Collection entries:
___
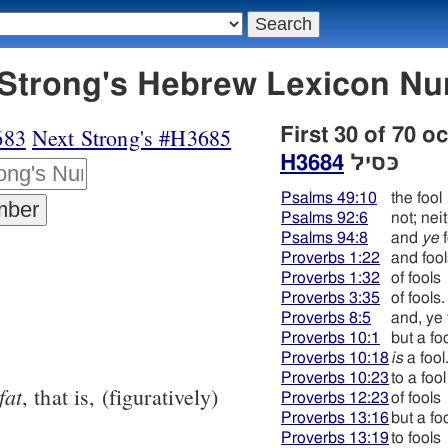
684 כּסיל - Strong's Hebrew Lexicon
683
Next Strong's #H3685
First 30 of 70 o
H3684
כּסיל
Psalms 49:10
the fool
Psalms 92:6
not; nei
Psalms 94:8
and
ye
f
Proverbs 1:22
and fool
Proverbs 1:32
of fools
Proverbs 3:35
of fools.
Proverbs 8:5
and, ye 
Proverbs 10:1
but a fo
Proverbs 10:18
is
a fool
Proverbs 10:23
to a fool
fat
, that is, (figuratively)
Proverbs 12:23
of fools
Proverbs 13:16
but a fo
Proverbs 13:19
to fools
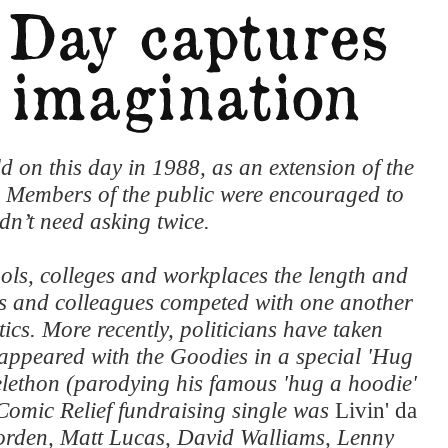
d on this day in 1988, as an extension of the
. Members of the public were encouraged to
dn’t need asking twice.
ols, colleges and workplaces the length and
ts and colleagues competed with one another
cs. More recently, politicians have taken
ppeared with the Goodies in a special 'Hug
elethon (parodying his famous 'hug a hoodie'
Comic Relief fundraising single was
Livin' da
orden, Matt Lucas, David Walliams, Lenny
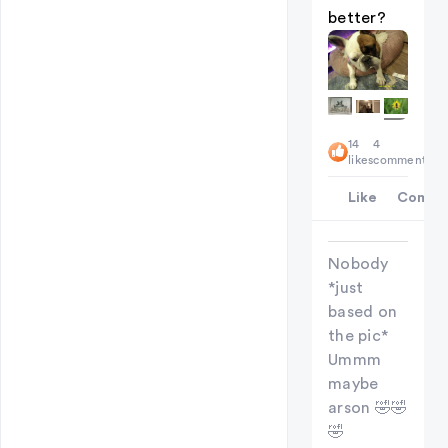
better?
+
14
4
5
likes
comments
Like
Comme
Nobody
*just
based on
the pic*
Ummm
maybe
arson 🤣🤣
🤣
___
→ **JOB ITEM**: Set down all the entries exactly as they appear, but skip any pictures.

→ **OUTPUT FOR THIS EXERCISE**:
684 כּסיל - Strong's Hebrew Lexicon
683
Next Strong's #H3685
First 30 of 70 o
H3684
כּסיל
Psalms 49:10
the fool
Psalms 92:6
not; nei
Psalms 94:8
and
ye
f
Proverbs 1:22
and fool
Proverbs 1:32
of fools
Proverbs 3:35
of fools.
Proverbs 8:5
and, ye 
Proverbs 10:1
but a fo
Proverbs 10:18
is
a fool
Proverbs 10:23
to a fool
fat
, that is, (figuratively)
Proverbs 12:23
of fools
Proverbs 13:16
but a fo
Proverbs 13:19
to fools
d on this day in 1988, as an extension of the
. Members of the public were encouraged to
dn’t need asking twice.
ols, colleges and workplaces the length and
ts and colleagues competed with one another
cs. More recently, politicians have taken
ppeared with the Goodies in a special 'Hug
elethon (parodying his famous 'hug a hoodie'
Comic Relief fundraising single was
Livin' da
orden, Matt Lucas, David Walliams, Lenny
better?
+
14
4
5
likes
comments
Like
Comme
Nobody
*just
based on
the pic*
Ummm
maybe
arson 🤣🤣
🤣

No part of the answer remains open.